By Erik Lundegaard
Special to MSN Movies
The holidays, like the Corleones, are all about family. In fact, you could use a Don Corleone's line from "The Godfather" as the lesson of most Christmas movies: "A man who doesn't spend time with his family can never be a real man." Or in Hollywood terms: A man who doesn't spend time with his family is the beginning of a Christmas movie.
For the 10 best scenes from holiday movies we've decided on theatrical releases only and just one scene per film. Otherwise you'd be watching nothing but The Big Four -- "It's a Wonderful Life," "Miracle on 34th Street," "A Christmas Story," and one of the many versions of "A Christmas Carol" -- and we get enough of that from the networks this time of year.
Sorting through the rest, we saw more than our share of workaholic fathers and drunk Santas and petty psychiatrists. We were continually entreated to put aside common sense and simply believe. Only then would something magical happen. (Santa's sleigh would fly; the little girl's wish would be fulfilled) But our favorite Holiday movie moral is slightly more cynical: Be careful what you wish for; you just might get it.
10. Dream Schmeam, Bing; Just Look Out the
Movie: "Holiday Inn" (1942)
Director: Mark Sandrich
Screenwriter: Claude Binyon, from an idea by Irving Berlin.
Workaholic Father or Drunk Santa? A workaholic partner (Fred Astaire).
Movie Quote: "Here comes my hot toddy." "Over my dead body."
One of the songs from "Holiday Inn," "White Christmas," became so popular that 12 years later they made a movie about it, starring Bing Crosby and Danny Kaye, and filmed, for the first time, in Vista Vision. Vista Vision, kids! It's also horribly schmaltzy and Crosby is obviously past his prime. We'll stick with the black-and-white original, where Bing plays a singer whose inn is only open on holidays. Back then this meant New Year's Eve, Lincoln's birthday (where we get an embarrassing minstrel number), Valentine's Day, Washington's Birthday, Easter, Independence Day (a firecracker dance routine by Fred Astaire), Thanksgiving, and Christmas. Before the inn closes, Bing tries to woo a gal with this little Christmas tune he worked up. Check out the imaginative use of Bing's trademark pipe.

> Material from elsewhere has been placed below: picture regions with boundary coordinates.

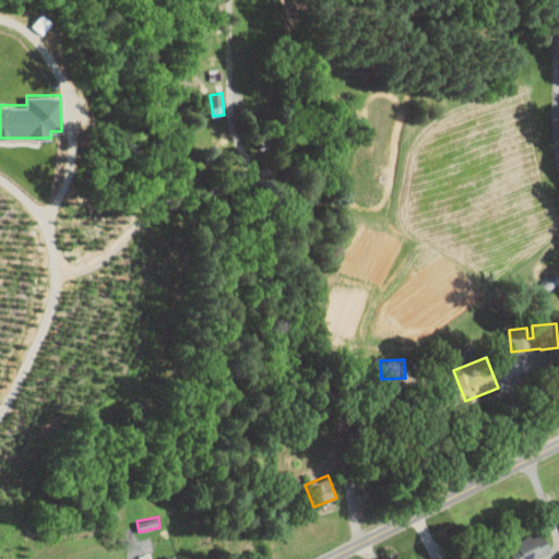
[(533,558),(550,552),(542,532),(513,543),(520,558),(533,558)]
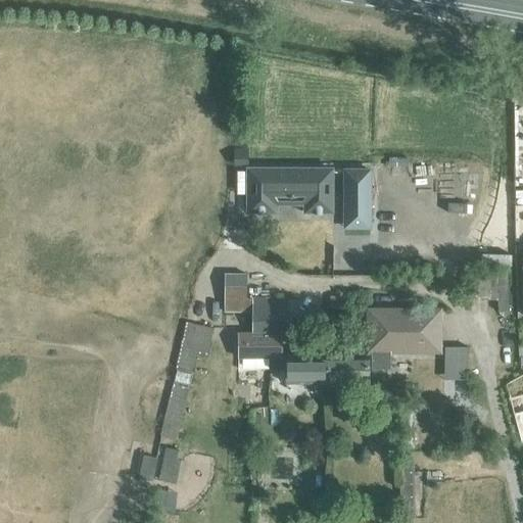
[(234,162),(247,162),(247,148),(234,148),(234,162)]
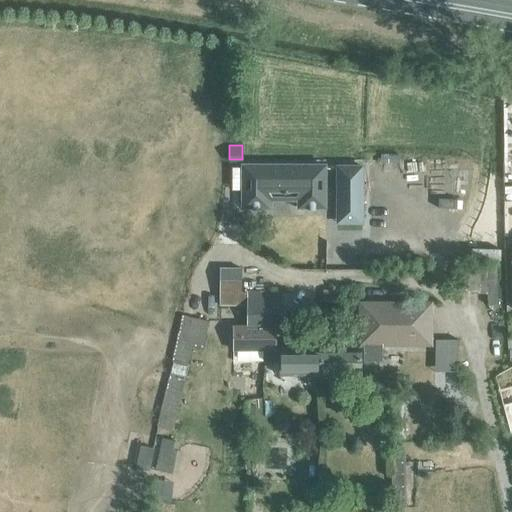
[(323,178),(323,166),(243,167),(243,207),(267,206),(267,190),(299,191),(299,206),(323,206),(323,190),(316,190),(316,178),(323,178)]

Movie: "Love Actually" (2003)
Director/writer: Richard Curtis
Workaholic Father or Drunk Santa? People don't work in this movie. They're too busy being in looooove.

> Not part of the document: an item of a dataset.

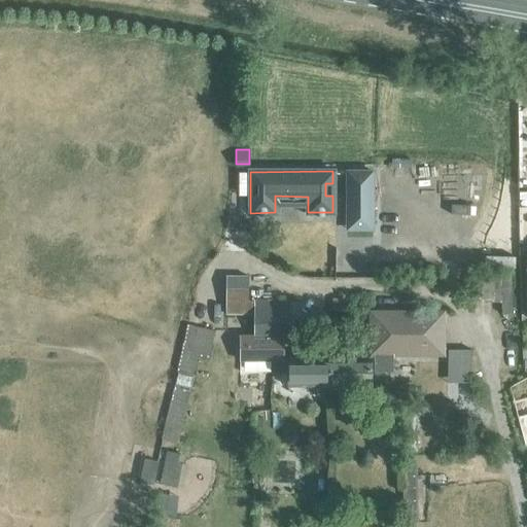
[(372,171),(347,171),(347,196),(372,196),(372,171)]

Movie Quote: "So if you believe in Christmas, children, like your uncle Billy does, buy my festering turd of a record..."
This movie is to love what porn is to sex. You know how porn practically shoves it in your face? Writer/director Curtis does the same with love until you're almost embarrassed for the species. Do we really need love this much? At this sweet a pitch? Still, Bill Nighy's funny, Hugh Grant is a dream Prime Minister, and the opening montage of people greeting one another at Heathrow Airport is beautiful (and helps redeem the species again). Then there's Emma Thompson. She plays a housewife whose husband begins to stray. That gold necklace she found in his jacket pocket? That was for the other woman. She realizes this on Christmas Eve and then absents herself to the bedroom for this devastating scene: the hard, painful center of a very gooey movie.